**** Data provided

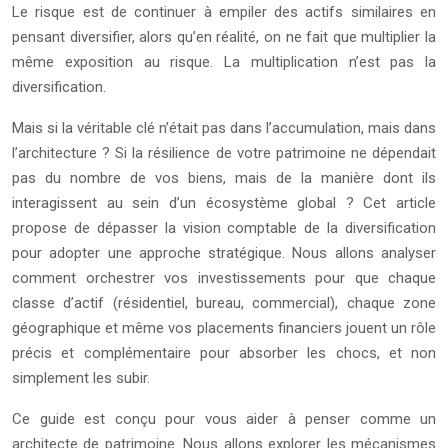
Le risque est de continuer à empiler des actifs similaires en
pensant diversifier, alors qu’en réalité, on ne fait que multiplier la
même exposition au risque. La multiplication n’est pas la
diversification.
Mais si la véritable clé n’était pas dans l’accumulation, mais dans
l’architecture ? Si la résilience de votre patrimoine ne dépendait
pas du nombre de vos biens, mais de la manière dont ils
interagissent au sein d’un écosystème global ? Cet article
propose de dépasser la vision comptable de la diversification
pour adopter une approche stratégique. Nous allons analyser
comment orchestrer vos investissements pour que chaque
classe d’actif (résidentiel, bureau, commercial), chaque zone
géographique et même vos placements financiers jouent un rôle
précis et complémentaire pour absorber les chocs, et non
simplement les subir.
Ce guide est conçu pour vous aider à penser comme un
architecte de patrimoine. Nous allons explorer les mécanismes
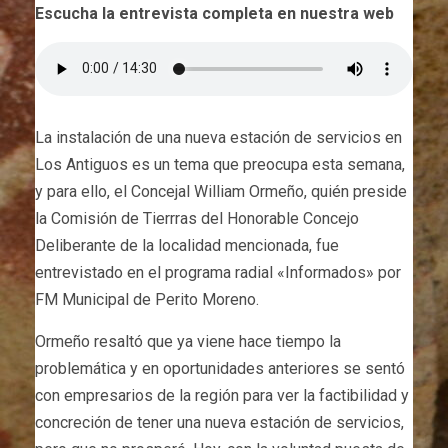
Escucha la entrevista completa en nuestra web
La instalación de una nueva estación de servicios en
Los Antiguos es un tema que preocupa esta semana,
y para ello, el Concejal William Ormeño, quién preside
la Comisión de Tierrras del Honorable Concejo
Deliberante de la localidad mencionada, fue
entrevistado en el programa radial «Informados» por
FM Municipal de Perito Moreno.
Ormeño resaltó que ya viene hace tiempo la
problemática y en oportunidades anteriores se sentó
con empresarios de la región para ver la factibilidad y
concreción de tener una nueva estación de servicios,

********

Exercise prompt: The line with "géographique et même" marks the end: restate word for word every line from the top of the data through that one, omitting pictures.

Result of the exercise:
Le risque est de continuer à empiler des actifs similaires en
pensant diversifier, alors qu’en réalité, on ne fait que multiplier la
même exposition au risque. La multiplication n’est pas la
diversification.
Mais si la véritable clé n’était pas dans l’accumulation, mais dans
l’architecture ? Si la résilience de votre patrimoine ne dépendait
pas du nombre de vos biens, mais de la manière dont ils
interagissent au sein d’un écosystème global ? Cet article
propose de dépasser la vision comptable de la diversification
pour adopter une approche stratégique. Nous allons analyser
comment orchestrer vos investissements pour que chaque
classe d’actif (résidentiel, bureau, commercial), chaque zone
géographique et même vos placements financiers jouent un rôle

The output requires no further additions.